Thema bei uns: seit 2010
Auch am Teich, unter abgestorbenem Holz oder Steinhaufen kreucht und fleucht es bei uns. Unsere Feuchtbiotope sind Lebensräume für diverse Amphibienarten wie Frösche, Molche und Salamander.
Thema bei uns: seit 2010
Bei uns schwirren nicht nur Bienen und Hummeln rum sondern eine Vielzahl von Insekten. Wir lassen daür extra wilde Kräuter und Pflanzen als Nahrungsquelle für sie stehen. Insekten sind der Motor unserer Lebensräume. Deshalb geben wir ihnen auch so viel Raum zum Leben.
Thema bei uns: seit 2003
Ein Hutewald ist ein Wald, der von Tieren-Rindern- beweidet wird. Ich kenne das aus meiner Heimat Hessen. Bei uns ist ja über die Jahre eine kleine Wildnis entstanden. Die „Leihrinder“, die jedes Jahr bei uns zu Gast sind halten die Bäume ordentlich in Schach. Sie nagen hier die Rinde, knabbern dort an den Blättern. Und wenn mal ein Bäum im Weg ist, dann wird der einfach umgedrückt. Auch das Scheuern der Rinder, weil denen das Fell juckt, mögen die Bäumchen nicht so.
Die abgestorbenen Bäumchen dienen einerseits wieder Tieren als Lebensraum oder uns als Feuerholz.
Knicks sind für Schleswig Holstein typisch und als immatrielles Kulturerbe bei der UNESCO anerkannt. Sie bilden als dichte Hecke aus wilden Sträuchern einen guten Unterschlupf für Tiere. Sie sind eine Art natürlicher Zaun und Windbremse. Für die Biodiversität sind sie allemahl gut, da in ihnen tausende Tiere leben. Bei uns wird das Grundstück jetzt zu drei Seiten durch echte Knicks eingegrenzt. Erst im Winter 2022 haben wir 240 Sträucher und 100 Bäume gepflanzt um unsere kleine Ökoinsel zu schließen.
Alle 10-15 Jahre wird der Knick „auf den Stock“ gesetzt. Das heißt man schneidet ihn runter, damit er wieder schön dicht zuwächst. Alle 10 Meter bleibt ein sogenannter Überhälter stehen. Das sind dann Bäume, die groß werden dürfen.
Knicks haben also einen Mehrfachnutzen: das Obst und das Holz für den Menschen, Insekten und Vögel freuen sich über den Lebensraum.

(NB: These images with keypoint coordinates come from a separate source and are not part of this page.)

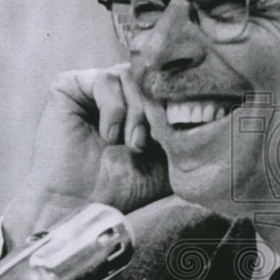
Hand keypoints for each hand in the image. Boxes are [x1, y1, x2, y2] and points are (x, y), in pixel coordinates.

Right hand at [2, 64, 170, 246]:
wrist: (82, 204)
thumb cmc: (126, 186)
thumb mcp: (169, 157)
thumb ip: (186, 128)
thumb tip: (210, 104)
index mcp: (143, 102)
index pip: (168, 81)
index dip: (176, 102)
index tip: (175, 133)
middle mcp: (120, 90)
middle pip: (151, 75)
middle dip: (156, 108)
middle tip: (147, 143)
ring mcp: (94, 86)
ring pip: (131, 75)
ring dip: (136, 112)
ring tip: (130, 144)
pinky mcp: (69, 85)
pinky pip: (105, 78)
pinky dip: (113, 108)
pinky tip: (108, 136)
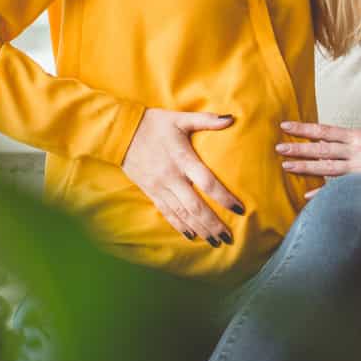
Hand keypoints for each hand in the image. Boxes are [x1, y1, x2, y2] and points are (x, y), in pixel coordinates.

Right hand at [121, 108, 243, 246]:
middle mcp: (172, 177)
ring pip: (182, 214)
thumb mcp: (180, 118)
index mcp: (182, 158)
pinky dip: (179, 225)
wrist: (121, 132)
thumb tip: (232, 119)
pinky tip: (191, 235)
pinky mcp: (151, 192)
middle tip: (229, 237)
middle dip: (213, 223)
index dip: (224, 198)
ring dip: (199, 229)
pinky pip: (167, 212)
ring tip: (215, 242)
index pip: (207, 182)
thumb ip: (206, 120)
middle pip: (195, 206)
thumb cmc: (153, 124)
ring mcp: (160, 187)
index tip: (239, 209)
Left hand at [276, 121, 360, 195]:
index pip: (325, 130)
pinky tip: (308, 196)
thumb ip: (357, 137)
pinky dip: (323, 193)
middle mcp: (358, 151)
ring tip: (287, 167)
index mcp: (360, 136)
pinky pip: (340, 189)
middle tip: (278, 148)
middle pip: (322, 149)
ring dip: (305, 168)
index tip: (286, 126)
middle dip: (298, 148)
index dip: (304, 129)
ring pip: (327, 168)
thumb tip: (335, 138)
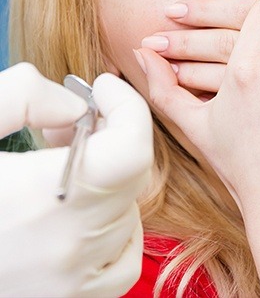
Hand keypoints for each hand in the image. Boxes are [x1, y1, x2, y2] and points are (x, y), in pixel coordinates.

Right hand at [0, 64, 152, 297]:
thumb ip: (21, 96)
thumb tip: (74, 107)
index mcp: (39, 200)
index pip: (131, 151)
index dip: (128, 107)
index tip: (103, 88)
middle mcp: (65, 248)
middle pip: (131, 174)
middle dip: (111, 130)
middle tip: (69, 119)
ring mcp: (68, 283)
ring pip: (129, 212)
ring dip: (109, 175)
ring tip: (63, 160)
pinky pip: (121, 258)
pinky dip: (115, 225)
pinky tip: (78, 208)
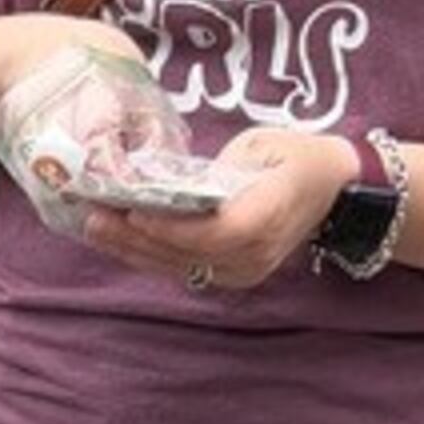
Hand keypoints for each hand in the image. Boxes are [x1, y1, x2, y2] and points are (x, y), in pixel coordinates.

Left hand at [79, 124, 358, 299]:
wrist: (331, 189)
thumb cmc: (294, 156)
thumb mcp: (258, 146)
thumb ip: (215, 170)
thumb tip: (164, 182)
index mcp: (268, 216)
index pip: (216, 233)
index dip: (173, 229)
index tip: (135, 214)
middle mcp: (255, 255)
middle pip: (187, 255)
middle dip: (134, 238)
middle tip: (92, 216)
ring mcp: (244, 272)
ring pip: (180, 267)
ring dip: (133, 250)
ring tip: (94, 228)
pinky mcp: (232, 277)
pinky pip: (185, 269)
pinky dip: (150, 255)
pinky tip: (120, 241)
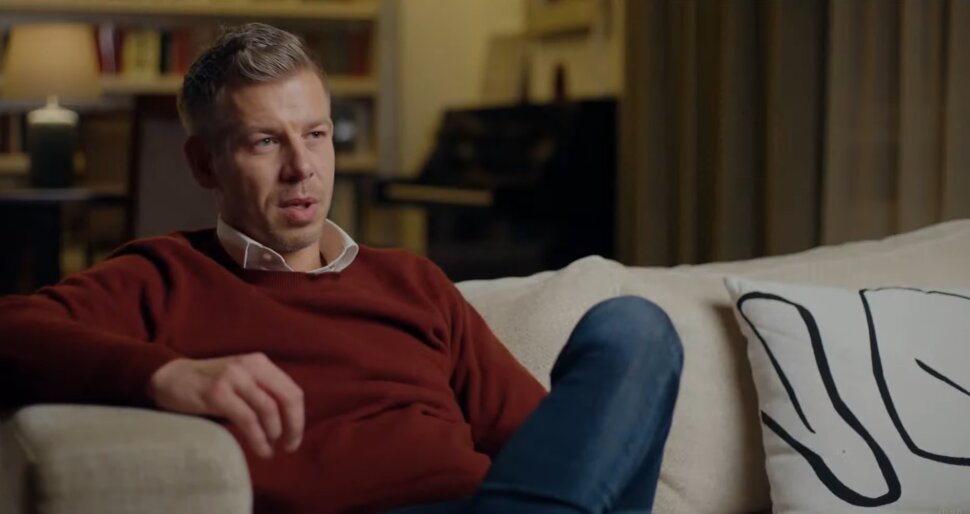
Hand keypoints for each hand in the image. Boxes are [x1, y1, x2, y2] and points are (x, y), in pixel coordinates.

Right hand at [148, 353, 303, 458]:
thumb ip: (263, 393)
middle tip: (289, 446)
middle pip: (287, 398)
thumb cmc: (209, 384)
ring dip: (273, 435)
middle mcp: (250, 366)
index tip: (295, 437)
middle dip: (293, 426)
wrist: (170, 378)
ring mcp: (234, 378)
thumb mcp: (242, 381)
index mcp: (260, 363)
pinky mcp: (218, 393)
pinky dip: (258, 438)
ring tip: (269, 450)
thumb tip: (288, 423)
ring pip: (268, 410)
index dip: (299, 417)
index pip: (292, 390)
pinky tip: (260, 449)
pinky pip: (247, 419)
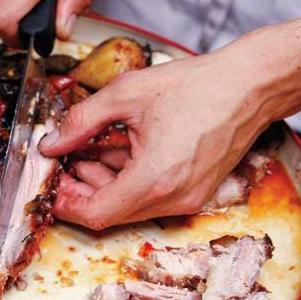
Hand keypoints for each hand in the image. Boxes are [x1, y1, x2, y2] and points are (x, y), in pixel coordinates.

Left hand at [39, 44, 268, 228]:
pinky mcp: (195, 193)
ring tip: (90, 148)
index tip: (50, 184)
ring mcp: (187, 200)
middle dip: (81, 189)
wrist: (249, 86)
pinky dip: (127, 179)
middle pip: (109, 213)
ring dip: (103, 183)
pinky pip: (149, 197)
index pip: (95, 214)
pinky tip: (118, 150)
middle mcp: (173, 199)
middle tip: (64, 160)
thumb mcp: (125, 94)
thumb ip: (80, 122)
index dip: (66, 203)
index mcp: (154, 179)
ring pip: (128, 206)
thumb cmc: (197, 87)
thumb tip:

Thema bei uns: seit 2003/2022
Wir haben am Ende unseres Grundstückes zwei Naturteiche an Stellen, die sowieso immer nass waren. Diese Teiche sammeln einfach Regenwasser und Oberflächenwasser. Da sie keine Folie haben können Sie das Wasser nicht halten. Wenn es trocken ist, verschwindet auch zusehends das Wasser im Teich. Das nennt man trocken fallen. Unsere Teiche dürfen das. Die Frösche und die anderen Lebewesen am und im Teich müssen und können sich alleine helfen.